U.S. aircraft destroyed a car carrying “core al-Qaeda” members in northwestern Syria, Tuesday night, according to Pentagon officials. It is the second strike against the group’s affiliate in Syria in less than 72 hours.
On Sunday a U.S. airstrike targeted Abu Firas al-Suri, a spokesman for al-Nusra. Al-Suri had deep ties to the original elements of al-Qaeda in Afghanistan, having fought along side Osama Bin Laden in the 1980s and 1990s. Pentagon Press Secretary Peter Cook described those ties when explaining the rationale for the strike. The Pentagon is still working to confirm al-Suri’s death.
According to the defense official, at least 20 other people were killed in the Sunday strike that targeted a meeting between al-Nusra and another Islamist group in the village of Kafr Jales in Idlib province.
#Syria US renewed anti-AQ strikes in Syria. 5 JN/AQ militants killed in a car hit by a drone in #Idlib. pic.twitter.com/oUq0NOW4xy
— Green lemon (@green_lemonnn) April 5, 2016
The strike was considered “counter-terror” in nature and conducted unilaterally, according to the official, hence it was absent from the daily airstrike reports released by the U.S.-led coalition mission against the Islamic State.
The U.S. has gone after al-Qaeda’s affiliate in Syria in the past, including elements of the Khorasan Group — a cell within al-Nusra that planned external attacks against the West.
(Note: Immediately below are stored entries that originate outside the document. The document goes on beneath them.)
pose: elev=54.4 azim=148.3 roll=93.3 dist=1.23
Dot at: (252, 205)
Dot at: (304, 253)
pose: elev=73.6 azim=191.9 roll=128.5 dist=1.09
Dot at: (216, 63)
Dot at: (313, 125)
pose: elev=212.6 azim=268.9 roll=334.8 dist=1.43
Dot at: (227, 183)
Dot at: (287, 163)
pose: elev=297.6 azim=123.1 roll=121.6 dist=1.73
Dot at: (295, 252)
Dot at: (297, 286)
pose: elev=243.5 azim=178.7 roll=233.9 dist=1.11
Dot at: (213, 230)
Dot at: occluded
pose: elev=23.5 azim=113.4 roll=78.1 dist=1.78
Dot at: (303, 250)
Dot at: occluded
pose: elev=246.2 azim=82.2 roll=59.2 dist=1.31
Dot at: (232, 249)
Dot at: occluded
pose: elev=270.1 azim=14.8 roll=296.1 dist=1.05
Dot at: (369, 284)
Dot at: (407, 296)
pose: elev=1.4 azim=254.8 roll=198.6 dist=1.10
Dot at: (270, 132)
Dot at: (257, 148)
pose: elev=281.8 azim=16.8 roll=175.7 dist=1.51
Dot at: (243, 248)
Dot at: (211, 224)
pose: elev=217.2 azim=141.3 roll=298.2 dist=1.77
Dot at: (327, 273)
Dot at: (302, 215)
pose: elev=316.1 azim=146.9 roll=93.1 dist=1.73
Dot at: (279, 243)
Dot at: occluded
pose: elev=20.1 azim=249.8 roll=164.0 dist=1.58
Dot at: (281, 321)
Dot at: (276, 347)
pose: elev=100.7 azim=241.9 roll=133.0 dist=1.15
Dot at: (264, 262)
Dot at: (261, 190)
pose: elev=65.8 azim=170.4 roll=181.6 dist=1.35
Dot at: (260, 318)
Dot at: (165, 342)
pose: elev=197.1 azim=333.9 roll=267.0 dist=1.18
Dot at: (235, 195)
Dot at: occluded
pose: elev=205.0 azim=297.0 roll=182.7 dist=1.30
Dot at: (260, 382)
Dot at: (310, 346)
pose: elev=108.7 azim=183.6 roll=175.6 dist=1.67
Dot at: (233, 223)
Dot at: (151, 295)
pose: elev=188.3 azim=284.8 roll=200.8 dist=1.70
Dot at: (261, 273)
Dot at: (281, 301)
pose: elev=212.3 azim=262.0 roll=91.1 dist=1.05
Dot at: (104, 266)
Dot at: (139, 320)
The Pentagon, for the most part, has refrained from striking al-Nusra. In July, U.S. airstrikes targeted the group after they overran a small contingent of U.S.-backed rebels that had been recently sent back into Syria following the completion of their Pentagon-led training course.
Al-Nusra is well established in Idlib province and other parts of western Syria and has often fought alongside opposition groups that are considered more moderate by the United States and some of its allies.